In developing a project for my data mining class, I kept asking myself how I could objectively measure the similarity between two objects. These objects happened to be Magic: The Gathering trading cards, and I was attempting to build a card recommending system not unlike those used by YouTube or Netflix to recommend videos, TV shows, and movies. Essentially I wanted the user to be able to pick any card that exists, and have the system respond with a short list of the most similar cards. I knew the hard part was going to be determining what makes cards “similar.” The most important attributes on the cards are entirely text, and considering that there have been almost 20,000 unique cards printed since 1993, I didn’t even know where to start. All I had was a CSV file of every card ever printed with each card’s text attributes such as card name, card type (creature, sorcery, etc), and the actual effects and rules of the card.

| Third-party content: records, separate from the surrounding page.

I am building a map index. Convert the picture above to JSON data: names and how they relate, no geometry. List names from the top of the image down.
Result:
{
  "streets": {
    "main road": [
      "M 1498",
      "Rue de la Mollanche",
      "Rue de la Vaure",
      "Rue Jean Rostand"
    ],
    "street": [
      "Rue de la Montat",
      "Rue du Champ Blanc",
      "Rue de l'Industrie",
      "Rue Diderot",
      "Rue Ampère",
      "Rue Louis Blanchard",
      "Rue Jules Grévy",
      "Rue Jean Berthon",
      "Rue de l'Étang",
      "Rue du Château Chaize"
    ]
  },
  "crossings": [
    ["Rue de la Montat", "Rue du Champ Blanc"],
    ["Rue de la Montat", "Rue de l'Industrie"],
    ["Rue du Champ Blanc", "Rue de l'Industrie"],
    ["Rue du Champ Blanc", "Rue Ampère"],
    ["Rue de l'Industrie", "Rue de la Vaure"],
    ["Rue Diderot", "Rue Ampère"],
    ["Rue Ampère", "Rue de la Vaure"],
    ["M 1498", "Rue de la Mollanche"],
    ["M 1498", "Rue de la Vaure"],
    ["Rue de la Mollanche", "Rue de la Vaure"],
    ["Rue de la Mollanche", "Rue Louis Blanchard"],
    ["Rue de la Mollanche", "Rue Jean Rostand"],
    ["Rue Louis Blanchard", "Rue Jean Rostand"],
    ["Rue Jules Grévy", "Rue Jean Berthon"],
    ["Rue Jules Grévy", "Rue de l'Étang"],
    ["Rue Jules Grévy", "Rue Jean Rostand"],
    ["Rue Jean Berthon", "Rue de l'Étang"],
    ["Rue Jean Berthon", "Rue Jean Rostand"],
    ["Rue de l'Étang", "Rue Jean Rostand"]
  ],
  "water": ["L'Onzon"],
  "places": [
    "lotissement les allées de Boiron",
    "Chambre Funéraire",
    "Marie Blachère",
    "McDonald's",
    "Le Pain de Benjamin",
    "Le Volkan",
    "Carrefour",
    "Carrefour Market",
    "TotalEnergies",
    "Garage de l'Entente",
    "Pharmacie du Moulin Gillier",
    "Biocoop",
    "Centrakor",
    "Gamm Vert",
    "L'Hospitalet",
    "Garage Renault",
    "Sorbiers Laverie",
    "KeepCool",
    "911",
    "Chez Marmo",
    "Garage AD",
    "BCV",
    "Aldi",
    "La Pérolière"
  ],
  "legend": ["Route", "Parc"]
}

This is where machine learning engineer Christian S. Perone’s blog Terra Incognita comes in to save the day. He explains the use of tf-idf to convert a textual representation of data (like my Magic cards) to a vector space model: an objective, algebraic model of a card’s attributes. The tf-idf of a document (trading card) is the product of two statistics, the term frequency (tf) and the inverse document frequency (idf). The term frequency measures how often a term appears on a specific card, while the inverse document frequency essentially measures how important the word is to that card; if a word is frequently used on a card but appears on most cards, it doesn’t provide us with much information. Now that we know about this tf-idf statistic, we can construct a matrix that contains a tf-idf measure (i.e. how important a word is) for every word on every card.

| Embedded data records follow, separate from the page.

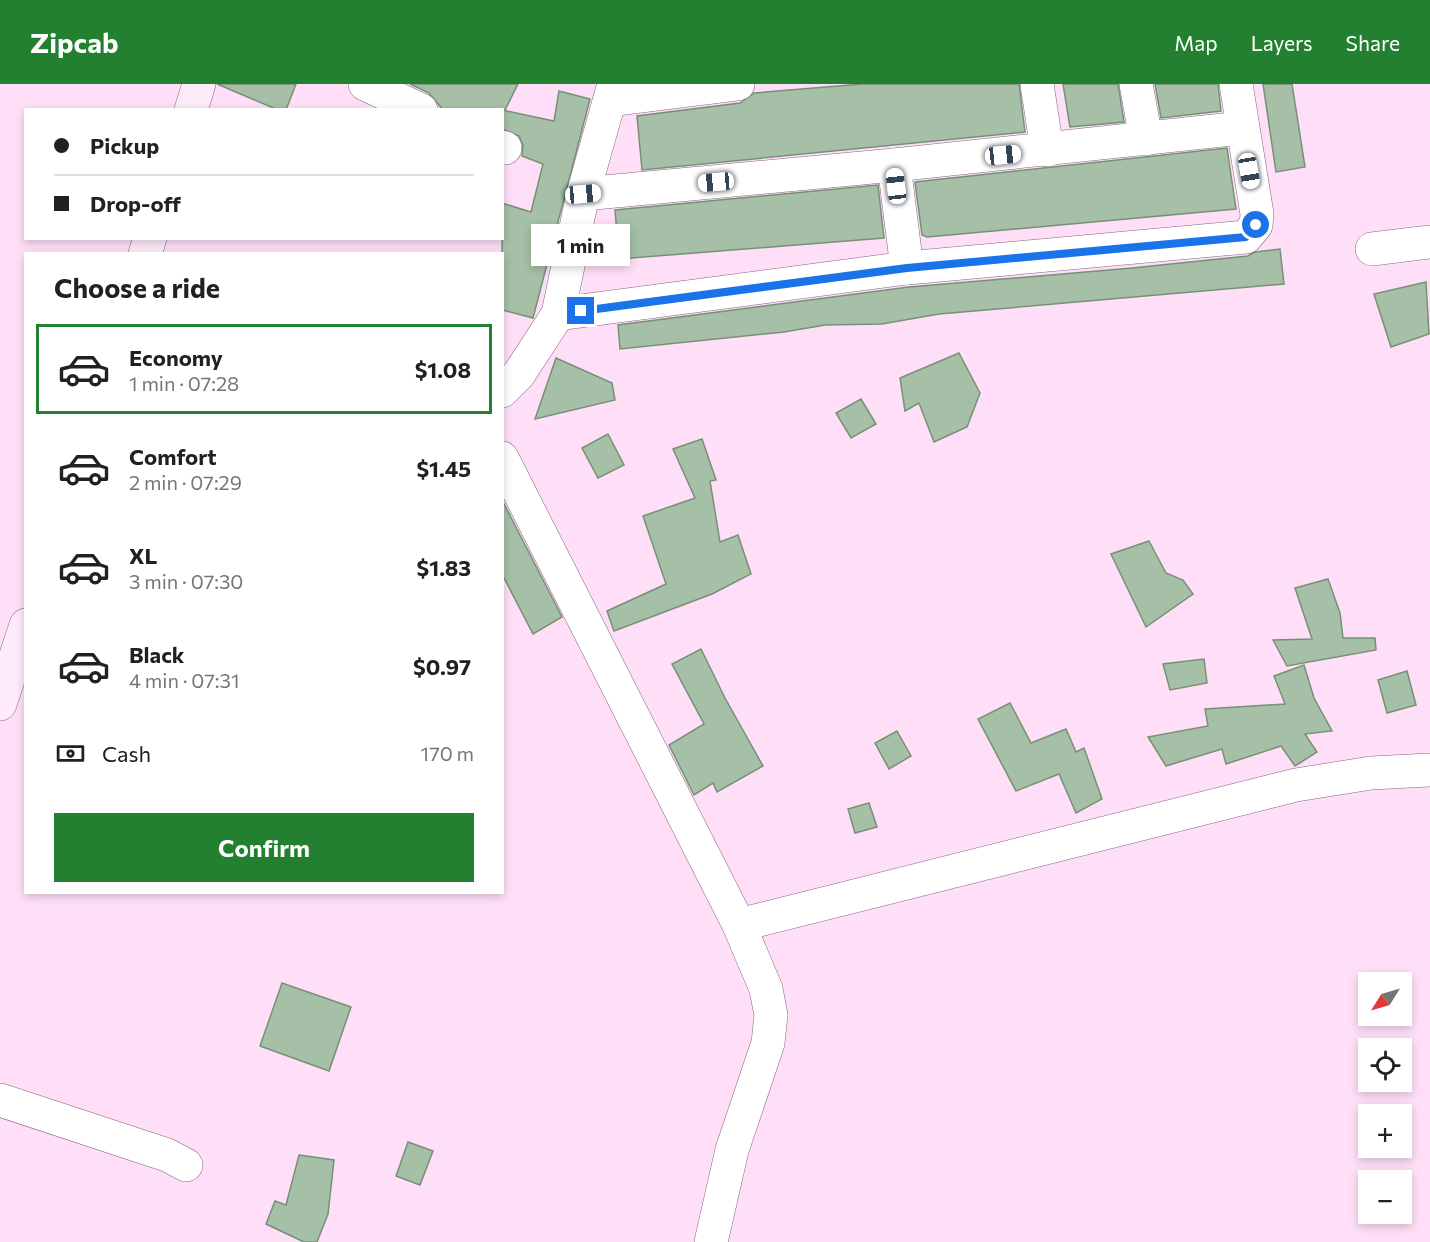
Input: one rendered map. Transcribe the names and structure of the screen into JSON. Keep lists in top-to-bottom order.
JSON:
{
  "north": "bottom left",
  "page": {
    "header": "Zipcab",
    "nav": ["Map", "Layers", "Share"],
    "banner": ["Pickup", "Drop-off"],
    "bubble": "1 min",
    "heading": "Choose a ride",
    "list": [
      {
        "name": "Economy",
        "note": "1 min · 07:28",
        "value": "$1.08"
      },
      {
        "name": "Comfort",
        "note": "2 min · 07:29",
        "value": "$1.45"
      },
      {
        "name": "XL",
        "note": "3 min · 07:30",
        "value": "$1.83"
      },
      {
        "name": "Black",
        "note": "4 min · 07:31",
        "value": "$0.97"
      }
    ],
    "pay": ["Cash", "170 m"],
    "buttons": "Confirm",
    "map_buttons": ["+", "−"]
  }
}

Now that we have a numerical measure of importance for every word on every card, we need to find cards with similar tf-idf vectors to the card selected by the user. Perone explains the popular cosine similarity method, which takes two vectors and returns a real number value between 0 and 1. We just have to find the cosine similarity between our chosen card and every other card ever printed and return the most similar cards.
Perone very clearly explains these techniques in both plain English and with precise mathematical notation. The entire process has taught me an enormous amount about processing textually represented data, and mathematically following human intuition about what makes two things “similar.” I know that the skills learned through this project are going to be invaluable to me, and they’ve certainly changed the way I think about textual data.